Promote your quality content. Set preferred domain to www or non-www. You don’t want to run two versions of your Web site. [As a note, this doesn't always fix the problem. Be consistent in your linking and don't rely on Google to do your work for you.--Susan]
To reduce duplicate content, keep URLs as clean as possible, internally link to your preferred version and store visitor information in cookies then 301 to canonical version.
Use a cookie to set the affiliate ID and trackingID values.
Proper Use of Response Codes
Use 301s for permanent redirects.
Signals search engines to transfer the properties like link popularity to the target URL. This applies to situations like moving a site to a new domain and modifying the URL structure.

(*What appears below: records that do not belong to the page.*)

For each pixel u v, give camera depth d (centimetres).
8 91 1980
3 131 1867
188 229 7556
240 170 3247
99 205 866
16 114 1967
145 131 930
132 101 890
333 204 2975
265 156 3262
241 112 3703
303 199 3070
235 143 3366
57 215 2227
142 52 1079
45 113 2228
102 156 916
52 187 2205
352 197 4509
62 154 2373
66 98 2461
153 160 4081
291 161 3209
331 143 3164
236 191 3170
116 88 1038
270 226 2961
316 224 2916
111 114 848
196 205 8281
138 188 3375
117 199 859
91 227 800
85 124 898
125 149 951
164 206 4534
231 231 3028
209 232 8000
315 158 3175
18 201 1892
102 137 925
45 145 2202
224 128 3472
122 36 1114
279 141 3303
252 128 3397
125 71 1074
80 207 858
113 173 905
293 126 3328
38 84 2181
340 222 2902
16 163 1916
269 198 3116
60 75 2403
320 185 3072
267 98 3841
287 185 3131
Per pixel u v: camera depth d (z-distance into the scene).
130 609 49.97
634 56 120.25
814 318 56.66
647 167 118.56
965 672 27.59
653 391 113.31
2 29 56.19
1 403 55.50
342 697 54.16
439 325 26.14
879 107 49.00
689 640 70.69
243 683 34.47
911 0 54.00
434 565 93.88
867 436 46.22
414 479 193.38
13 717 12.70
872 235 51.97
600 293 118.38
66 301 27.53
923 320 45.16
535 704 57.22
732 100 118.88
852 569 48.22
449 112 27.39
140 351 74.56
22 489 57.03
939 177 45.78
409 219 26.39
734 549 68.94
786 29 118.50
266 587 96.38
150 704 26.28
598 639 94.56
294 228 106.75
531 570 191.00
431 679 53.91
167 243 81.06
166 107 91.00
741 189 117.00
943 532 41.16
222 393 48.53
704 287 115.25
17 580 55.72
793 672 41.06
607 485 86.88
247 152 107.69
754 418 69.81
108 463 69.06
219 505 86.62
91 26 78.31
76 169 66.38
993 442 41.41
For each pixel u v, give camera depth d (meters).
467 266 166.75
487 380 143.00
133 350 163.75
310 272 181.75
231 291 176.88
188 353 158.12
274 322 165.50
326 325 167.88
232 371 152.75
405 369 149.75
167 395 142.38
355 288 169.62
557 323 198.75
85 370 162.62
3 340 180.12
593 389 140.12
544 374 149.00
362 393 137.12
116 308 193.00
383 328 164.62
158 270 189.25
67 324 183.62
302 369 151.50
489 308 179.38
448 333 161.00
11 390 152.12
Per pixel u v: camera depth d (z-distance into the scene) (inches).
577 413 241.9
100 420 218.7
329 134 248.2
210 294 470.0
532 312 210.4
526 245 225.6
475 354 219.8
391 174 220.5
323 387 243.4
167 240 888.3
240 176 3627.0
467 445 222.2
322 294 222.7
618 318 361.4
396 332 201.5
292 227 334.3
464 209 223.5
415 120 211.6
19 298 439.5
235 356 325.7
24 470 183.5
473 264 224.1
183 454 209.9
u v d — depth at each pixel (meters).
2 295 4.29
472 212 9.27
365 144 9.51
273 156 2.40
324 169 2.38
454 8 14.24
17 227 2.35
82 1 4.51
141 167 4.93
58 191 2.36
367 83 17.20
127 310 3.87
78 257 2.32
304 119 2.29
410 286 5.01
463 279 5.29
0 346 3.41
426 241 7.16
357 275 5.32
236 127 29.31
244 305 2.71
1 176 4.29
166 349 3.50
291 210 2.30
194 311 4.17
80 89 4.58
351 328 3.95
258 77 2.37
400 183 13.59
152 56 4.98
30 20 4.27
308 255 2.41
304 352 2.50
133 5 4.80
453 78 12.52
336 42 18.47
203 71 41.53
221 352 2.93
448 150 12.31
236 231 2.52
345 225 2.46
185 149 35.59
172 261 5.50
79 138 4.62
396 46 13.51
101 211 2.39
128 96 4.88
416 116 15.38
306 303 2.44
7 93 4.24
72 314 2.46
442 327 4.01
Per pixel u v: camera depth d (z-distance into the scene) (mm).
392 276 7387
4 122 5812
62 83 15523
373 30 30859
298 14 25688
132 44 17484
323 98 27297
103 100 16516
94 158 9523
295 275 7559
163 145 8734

Anatomy of a Search Result
Create a unique, informative title. It acts as informative signal of the URLs contents to a search engine and user. You don’t want your title to say “Untitled”. She talks about how Webmaster Tool can help you locate Title tag issues.
Snippets: Provide the user more content about each search results. The quality of your snippet can impact your click-through.
Influence snippets with Meta Description. Meta Descriptions can be utilized by Google in search results. Meta keywords are of low priority.
Final thoughts from Maile:
- Verify Crawl errors as expected
- Creative descriptive titles, consider adding useful meta descriptions
- Submit site maps for your canonical URL
- View Webmaster Central blog posts